こんな風にお願いされて、どうして拒めるでしょうか……。
「……うん」
とうとう頷いてしまいました。
ほむらちゃんは少し嬉しそうに笑み、今度こそ口付けます。気遣うような、優しいキスです。でもこんな形でして欲しくはありませんでした。
前回同様に変化が生じます。概念となったことで得た情報と持っていた力の殆どが剥ぎ取られ、光となってほむらちゃんに流れます。
わたしの姿も多くの時間軸における魔法少女姿へと変わりました。違うのは髪を留めるピンクのリボンが無いという点だけです。
変化が終えたあとも、離れようとしたほむらちゃんを抱き返して唇を押し付けます。
少しでも長い時間ほむらちゃんの存在を感じていたかったのです。気持ちが通じたのか、ほむらちゃんも大人しく受け入れてくれていました。
ほむらちゃん……。こんな時にもほむらちゃんの優しさが伝わってきます。
しっかりと味わうように、それでいてわたしに負担が掛からないように唇を噛み合わせてくれます。

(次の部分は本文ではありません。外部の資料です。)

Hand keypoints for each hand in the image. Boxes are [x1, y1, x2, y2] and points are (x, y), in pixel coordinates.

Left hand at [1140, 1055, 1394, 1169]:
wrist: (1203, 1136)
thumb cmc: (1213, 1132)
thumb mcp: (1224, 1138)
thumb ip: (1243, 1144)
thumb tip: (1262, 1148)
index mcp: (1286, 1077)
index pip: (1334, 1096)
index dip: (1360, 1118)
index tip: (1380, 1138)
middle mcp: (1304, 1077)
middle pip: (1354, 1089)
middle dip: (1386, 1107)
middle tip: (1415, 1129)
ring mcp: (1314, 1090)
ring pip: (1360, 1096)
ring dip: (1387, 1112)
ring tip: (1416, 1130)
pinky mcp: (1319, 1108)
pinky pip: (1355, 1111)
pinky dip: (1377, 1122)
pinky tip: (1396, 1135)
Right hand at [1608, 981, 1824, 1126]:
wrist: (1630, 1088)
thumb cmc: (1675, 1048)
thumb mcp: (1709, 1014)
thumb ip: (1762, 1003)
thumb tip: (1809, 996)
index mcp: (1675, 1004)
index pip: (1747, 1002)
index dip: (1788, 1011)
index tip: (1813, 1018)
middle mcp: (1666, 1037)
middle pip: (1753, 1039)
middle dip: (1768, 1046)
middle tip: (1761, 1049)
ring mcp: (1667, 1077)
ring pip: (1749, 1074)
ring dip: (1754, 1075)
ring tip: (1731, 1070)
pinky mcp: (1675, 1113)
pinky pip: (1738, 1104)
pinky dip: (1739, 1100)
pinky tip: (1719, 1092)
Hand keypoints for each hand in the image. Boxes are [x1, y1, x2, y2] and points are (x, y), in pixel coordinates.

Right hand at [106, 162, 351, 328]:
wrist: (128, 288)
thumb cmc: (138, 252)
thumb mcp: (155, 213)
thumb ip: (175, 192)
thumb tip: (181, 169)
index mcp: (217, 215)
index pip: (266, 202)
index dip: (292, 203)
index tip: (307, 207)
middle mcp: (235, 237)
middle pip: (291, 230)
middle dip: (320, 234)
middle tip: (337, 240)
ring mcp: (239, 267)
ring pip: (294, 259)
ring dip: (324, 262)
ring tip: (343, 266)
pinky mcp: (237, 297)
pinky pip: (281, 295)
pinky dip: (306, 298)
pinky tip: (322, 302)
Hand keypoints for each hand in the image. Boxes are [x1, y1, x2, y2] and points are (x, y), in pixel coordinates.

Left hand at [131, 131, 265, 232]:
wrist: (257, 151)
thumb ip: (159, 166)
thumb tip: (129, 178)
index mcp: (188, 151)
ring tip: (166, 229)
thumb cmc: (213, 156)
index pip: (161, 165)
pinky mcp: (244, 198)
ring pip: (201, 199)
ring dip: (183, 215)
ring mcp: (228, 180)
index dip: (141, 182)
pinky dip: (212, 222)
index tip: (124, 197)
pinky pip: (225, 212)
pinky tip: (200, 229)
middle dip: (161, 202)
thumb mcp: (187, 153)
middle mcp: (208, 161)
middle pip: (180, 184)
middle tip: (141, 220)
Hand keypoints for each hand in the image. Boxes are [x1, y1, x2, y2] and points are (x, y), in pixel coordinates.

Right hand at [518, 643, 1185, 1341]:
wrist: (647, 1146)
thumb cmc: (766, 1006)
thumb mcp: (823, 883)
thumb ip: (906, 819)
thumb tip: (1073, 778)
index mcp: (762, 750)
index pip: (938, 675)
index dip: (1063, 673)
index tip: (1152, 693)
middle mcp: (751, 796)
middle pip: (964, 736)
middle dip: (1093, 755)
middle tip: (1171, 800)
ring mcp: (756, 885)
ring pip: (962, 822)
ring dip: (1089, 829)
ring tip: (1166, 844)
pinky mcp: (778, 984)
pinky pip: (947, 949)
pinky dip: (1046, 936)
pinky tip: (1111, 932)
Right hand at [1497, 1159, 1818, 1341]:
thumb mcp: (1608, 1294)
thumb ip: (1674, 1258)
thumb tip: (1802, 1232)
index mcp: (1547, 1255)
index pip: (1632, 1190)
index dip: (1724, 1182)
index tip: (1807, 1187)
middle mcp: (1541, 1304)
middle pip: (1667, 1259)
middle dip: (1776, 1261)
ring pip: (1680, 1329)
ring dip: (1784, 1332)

抑揚をつけながら、わたしが満足するまで続けてくれたのでした。
互い瞼を開き、名残を残しながら離れていくほむらちゃんの顔を見詰めます。
「ほむらちゃん……」
触れている筈のほむらちゃんの身体は右足から光の粒へと変わっていました。別れの時間のようです。
ほむらちゃんに抱きつく腕の力を強めます。滲んでいく視界の中のほむらちゃんは泣いていました。
「まどか……」
しっかりとほむらちゃんの姿を焼き付けようと、何とか涙を留めて見上げます。
「私にあなたを守らせてくれてありがとう」
泣きながら、それでも満面の笑みを残してほむらちゃんは消えたのでした。
遺された温もりを抱えるように、自分の身体を抱きしめて俯き、涙を落とします。
――ありがとう。
その言葉はとても温かくて、胸に深く刻み込まれました。
涙を拭き、立ち上がります。わたしは消えた二人のほむらちゃんの想いを受け止めなければいけません。
行かなくちゃ……。しっかりと顔を上げ、城の扉に近づきます。
重い音を立てながら扉が開き始めると、完全に開くのを待たずにわたしは駆け込んだのでした……。